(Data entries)
»»

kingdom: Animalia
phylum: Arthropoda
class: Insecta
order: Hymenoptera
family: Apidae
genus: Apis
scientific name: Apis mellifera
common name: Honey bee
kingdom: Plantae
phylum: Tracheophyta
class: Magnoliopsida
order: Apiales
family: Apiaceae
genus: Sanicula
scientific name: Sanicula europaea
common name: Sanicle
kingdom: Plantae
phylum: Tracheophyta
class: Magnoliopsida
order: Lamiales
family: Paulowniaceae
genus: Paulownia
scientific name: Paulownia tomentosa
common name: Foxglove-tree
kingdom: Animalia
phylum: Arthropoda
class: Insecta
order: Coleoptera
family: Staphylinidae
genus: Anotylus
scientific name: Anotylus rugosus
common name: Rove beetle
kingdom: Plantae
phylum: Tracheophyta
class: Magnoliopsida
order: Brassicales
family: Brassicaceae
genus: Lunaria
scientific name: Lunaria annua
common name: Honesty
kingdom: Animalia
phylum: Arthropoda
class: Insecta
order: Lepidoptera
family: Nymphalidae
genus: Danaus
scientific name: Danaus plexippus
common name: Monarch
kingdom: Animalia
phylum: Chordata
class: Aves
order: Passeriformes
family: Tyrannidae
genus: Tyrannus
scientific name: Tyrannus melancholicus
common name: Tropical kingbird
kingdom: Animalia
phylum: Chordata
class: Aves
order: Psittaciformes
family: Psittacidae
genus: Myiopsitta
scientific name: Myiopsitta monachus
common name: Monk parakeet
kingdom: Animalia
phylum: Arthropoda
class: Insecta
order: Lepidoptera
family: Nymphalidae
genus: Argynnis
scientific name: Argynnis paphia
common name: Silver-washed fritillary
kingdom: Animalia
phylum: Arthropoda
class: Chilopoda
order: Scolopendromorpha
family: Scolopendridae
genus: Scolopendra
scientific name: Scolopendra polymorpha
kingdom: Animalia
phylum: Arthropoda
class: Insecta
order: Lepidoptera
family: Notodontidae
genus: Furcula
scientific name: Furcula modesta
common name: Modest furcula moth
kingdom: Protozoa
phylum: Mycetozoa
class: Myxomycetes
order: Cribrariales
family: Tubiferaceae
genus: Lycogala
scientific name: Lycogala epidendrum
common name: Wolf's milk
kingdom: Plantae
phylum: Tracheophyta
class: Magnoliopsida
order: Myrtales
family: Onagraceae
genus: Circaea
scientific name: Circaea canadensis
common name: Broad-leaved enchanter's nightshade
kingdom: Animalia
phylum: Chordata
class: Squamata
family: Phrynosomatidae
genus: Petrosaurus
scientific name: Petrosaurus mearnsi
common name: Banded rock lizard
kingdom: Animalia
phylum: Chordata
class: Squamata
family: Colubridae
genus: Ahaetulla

««

* **Exercise prompt**
Format all of the data above as a two-column CSV with the header field,value, one row per line of data. Enclose each field in double quotes and turn any line breaks into spaces.

* **Task answer**
field,value
"kingdom:","Animalia"
"phylum:","Arthropoda"
"class:","Insecta"
"order:","Hymenoptera"
"family:","Apidae"
"genus:","Apis"
"scientific name:","Apis mellifera"
"common name:","Honey bee"
"kingdom:","Plantae"
"phylum:","Tracheophyta"
"class:","Magnoliopsida"
"order:","Apiales"
"family:","Apiaceae"
"genus:","Sanicula"
"scientific name:","Sanicula europaea"
"common name:","Sanicle"
"kingdom:","Plantae"
"phylum:","Tracheophyta"
"class:","Magnoliopsida"
"order:","Lamiales"
"family:","Paulowniaceae"
"genus:","Paulownia"
"scientific name:","Paulownia tomentosa"
"common name:","Foxglove-tree"
"kingdom:","Animalia"
"phylum:","Arthropoda"
"class:","Insecta"
"order:","Coleoptera"
"family:","Staphylinidae"
"genus:","Anotylus"
"scientific name:","Anotylus rugosus"
"common name:","Rove beetle"
"kingdom:","Plantae"
"phylum:","Tracheophyta"
"class:","Magnoliopsida"
"order:","Brassicales"
"family:","Brassicaceae"
"genus:","Lunaria"
"scientific name:","Lunaria annua"
"common name:","Honesty"
"kingdom:","Animalia"
"phylum:","Arthropoda"
"class:","Insecta"
"order:","Lepidoptera"
"family:","Nymphalidae"
"genus:","Danaus"
"scientific name:","Danaus plexippus"
"common name:","Monarch"
"kingdom:","Animalia"
"phylum:","Chordata"
"class:","Aves"
"order:","Passeriformes"
"family:","Tyrannidae"
"genus:","Tyrannus"
"scientific name:","Tyrannus melancholicus"
"common name:","Tropical kingbird"
"kingdom:","Animalia"
"phylum:","Chordata"
"class:","Aves"
"order:","Psittaciformes"
"family:","Psittacidae"
"genus:","Myiopsitta"
"scientific name:","Myiopsitta monachus"
"common name:","Monk parakeet"
"kingdom:","Animalia"
"phylum:","Arthropoda"
"class:","Insecta"
"order:","Lepidoptera"
"family:","Nymphalidae"
"genus:","Argynnis"
"scientific name:","Argynnis paphia"
"common name:","Silver-washed fritillary"
"kingdom:","Animalia"
"phylum:","Arthropoda"
"class:","Chilopoda"
"order:","Scolopendromorpha"
"family:","Scolopendridae"
"genus:","Scolopendra"
"scientific name:","Scolopendra polymorpha"
"kingdom:","Animalia"
"phylum:","Arthropoda"
"class:","Insecta"
"order:","Lepidoptera"
"family:","Notodontidae"
"genus:","Furcula"
"scientific name:","Furcula modesta"
"common name:","Modest furcula moth"
"kingdom:","Protozoa"
"phylum:","Mycetozoa"
"class:","Myxomycetes"
"order:","Cribrariales"
"family:","Tubiferaceae"
"genus:","Lycogala"
"scientific name:","Lycogala epidendrum"
"common name:","Wolf's milk"
"kingdom:","Plantae"
"phylum:","Tracheophyta"
"class:","Magnoliopsida"
"order:","Myrtales"
"family:","Onagraceae"
"genus:","Circaea"
"scientific name:","Circaea canadensis"
"common name:","Broad-leaved enchanter's nightshade"
"kingdom:","Animalia"
"phylum:","Chordata"
"class:","Squamata"
"family:","Phrynosomatidae"
"genus:","Petrosaurus"
"scientific name:","Petrosaurus mearnsi"
"common name:","Banded rock lizard"
"kingdom:","Animalia"
"phylum:","Chordata"
"class:","Squamata"
"family:","Colubridae"
"genus:","Ahaetulla"